FIRST EMPIRE PRIZE 2010
Napoléon et Joseph Bonaparte, le pouvoir et l'ambition, by Vincent HAEGELE, Tallandier
A conflicting character, unfulfilled in his military career, and frequently misunderstood, the image of Joseph Bonaparte often pales in comparison with the legend that surrounds his younger brother, Napoleon.
Nicknamed the "casual king" and portrayed as lazy, the "meilleur des frères" comes across as a weak individual who accepted the crowns "snatched away from two legitimate foreign families".
However, the French emperor's elder brother was to prove a pillar of the new regime introduced after the 18 Brumaire coup d'état. Appointed king of Naples (and subsequently Spain), Joseph strove - fruitlessly it would prove - to combine the principle of familial solidarity with his own ideas regarding power.
Unable to handle the fermenting tensions between him and the master of Europe, he transformed gradually into a determined opponent. It is this complex and, at times, violent relationship shared by the king and the emperor that this work explores. Using personal archives and a rich reserve of correspondence,
Vincent Haegele investigates their upbringing, their development during the Revolution, the Neapolitan experiment and the Spanish failure, as well as the dark days of the French campaign. Analysing the ties that bound Joseph and Napoleon Bonaparte,
this work is a fascinating history of two brothers whose lives were intimately intertwined with France's fate at the turn of the 19th century.
SECOND EMPIRE PRIZE 2010
Le style Second Empire, by Gabriel Badea-Paün, Editions Citadelles et Mazenod
Visiting the Opera House during its construction phase, the French empress Eugenie took it upon herself to interrogate Charles Garnier on the historical inspiration behind the building's décor: "But what is the style? It's not classical, it's not mediaeval, it's not Renaissance." "It is Second Empire, Ma'am," replied the architect.
The rest of this dialogue - whether real or imagined - is not reported but we can be reasonably certain that it would have given the sovereign much food for thought. This new aesthetic - governed by the principle of eclecticism - was to constitute a individual style all of its own, one of complexity, subtlety and incredible creativity.
Not only did it take its inspiration from all that had gone before - prioritising no single historical movement in particular - but it succeeded in renewing it at the same time. An artistic and decorative historicism, the style embraced various different stylistic references, combining multiple sources - both historical (ranging from the Renaissance to the end of the 18th century) and geographical (most notably oriental) -,
techniques and materials to produce an often troubling polyphony.

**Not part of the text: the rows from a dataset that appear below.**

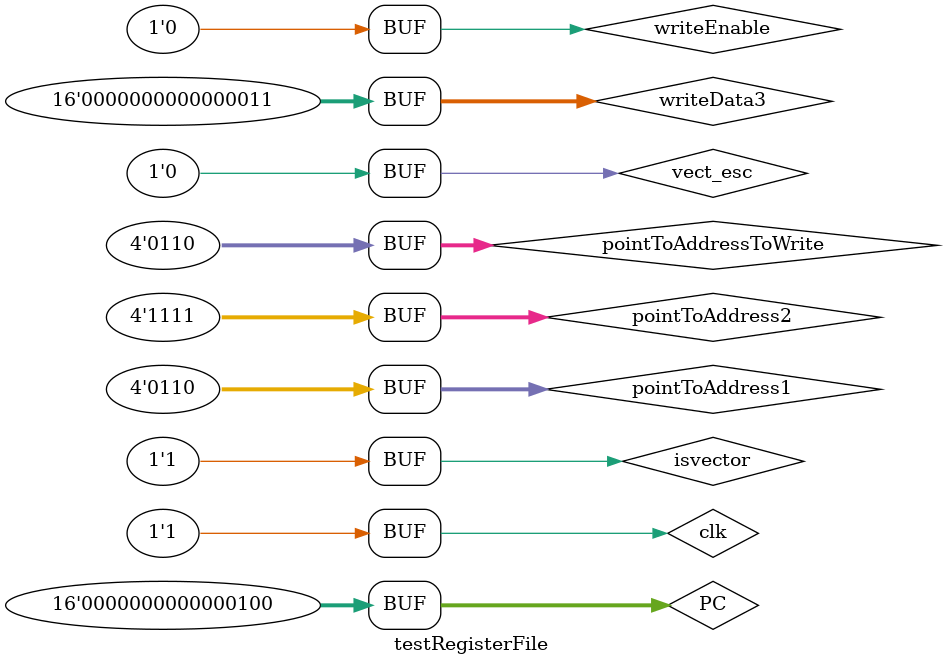
<source format=sv>
module testRegisterFile();
	
	logic clk, writeEnable;
	logic [3:0] pointToAddress1, pointToAddress2, pointToAddressToWrite;
	logic [15:0] writeData3, PC;
	logic [15:0] readData1, readData2;
	logic isvector,vect_esc;

	
	regfile #(16, 16, 4) registerFile (
	  .clk(clk),
	  .we3(writeEnable),
	  .ra1(pointToAddress1),
	  .ra2(pointToAddress2),
	  .wa3(pointToAddressToWrite),
	  .wd3(writeData3),
	  .PC(PC),
	  .isvector(isvector),
	  .vect_esc(vect_esc),
	  .rd1(readData1),
	  .rd2(readData2)
	);
						
	//Creacion de un reloj
	always begin
		clk = 0; #5; clk=~clk; #5;
	end
	
	
	initial begin	
		#5;
		vect_esc = 1'b0;
		isvector = 1'b0;
		// Ejemplo 1: MOV R3, #9 
		// Escritura (secuencial)
		pointToAddressToWrite = 4'd3; writeData3 = 16'd9; writeEnable = 1; #6; writeEnable = 0; #4;
		
		// Ejemplo 2: MOV R6, #1 
		pointToAddressToWrite = 4'd6; writeData3 = 16'd5; writeEnable = 1; #6; writeEnable = 0; #4;
		
		vect_esc = 1'b0;
		isvector = 1'b1;
		
		// Ejemplo 1: MOV R3, #9 
		// Escritura (secuencial)
		pointToAddressToWrite = 4'd4; writeData3 = 16'd8; writeEnable = 1; #6; writeEnable = 0; #4;
		
		// Ejemplo 2: MOV R6, #1 
		pointToAddressToWrite = 4'd6; writeData3 = 16'd3; writeEnable = 1; #6; writeEnable = 0; #4;
		
		
		
		// Ejemplo 3: ADD R4, R3, R9
		// Lectura (combinacional)
		pointToAddress1 = 4'd3;
		pointToAddress2 = 4'd6; #10;
		
		pointToAddress1 = 4'd4;
		pointToAddress2 = 4'd6; #10;
		
		// Ejemplo 4: B salto
		pointToAddress1 = 4'd6;  // Suponer un salto de 5 espacios
		PC = 16'd4;              // Suponer PC = 4
		pointToAddress2 = 4'd15; #10; // Apuntar a R15 para obtener la posicion actual del PC
		
	end
																
endmodule

</source>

And within this eclecticism of Second Empire style stood the recurring principle of comfort and not a little solemnity.
This highly original book throws open to its readers the doors of the palace salons and private townhouses - including the Palais des Tuileries, the châteaux at Compiègne, Saint-Cloud and Pierrefonds, the Rothschild family's château at Ferrière, and Waddesdon Manor - which contributed to the splendor of the Second Empire and its international reputation.
The work explores the birth and development of a new "art de vivre" which provided the spiritual basis for modern-day residences.
PRIZE FOR A BOOK IN A LANGUAGE OTHER THAN FRENCH 2010
Russia against Napoleon. The True Story of the Campaigns of War and Peace, by Dominic Lieven, Penguin Books
This book by Dominic Lieven, Professor of Russian Government at the London School of Economics, is an exceedingly welcome addition to the long list of books on the French campaign in Russia in 1812 and the aftermath covering the following two years.
The title correctly spreads the contents of the book from Tilsit to the first abdication in 1814. And Lieven is right to underline that it is almost a nonsense to study only 1812 since the conflict (and Russia's final victory) did not come at the Berezina.
The contention that the book looks at the struggle from the Russian point of view is also important. The wealth of French memoirs on the subject and 19th- and 20th-century obsessions with Napoleon have indeed led to imbalance. Lieven's book is thus more than useful.
In addition to being engagingly written, it is also particularly convincing in its use of Russian military history sources (battalion histories, personal memoirs) and its concentration of perhaps Russia's greatest (and least-known) victory over the problems of supply and logistics.
Some of Lieven's most interesting pages reveal the massive Russian effort and skill brought to bear on the problems related to moving men and food, and providing huge quantities horses and military hardware across vast distances in an age before steam.
Another of Lieven's important emphases is on the quality of Russian army (not just of the almost legendary stoic, "stand-and-be-killed" variety) and its ability to perform cavalry reconnaissance (in the face of traditional poor French performance in this respect) and to perform text-book strategic retreats.
Hard-bitten military enthusiasts are treated to appendices containing the orders of battle in 1812 and 1813, whilst historians in general can dig their teeth into the detailed bibliography and the long list of further reading. We follow the Economist. This is indeed a "landmark book".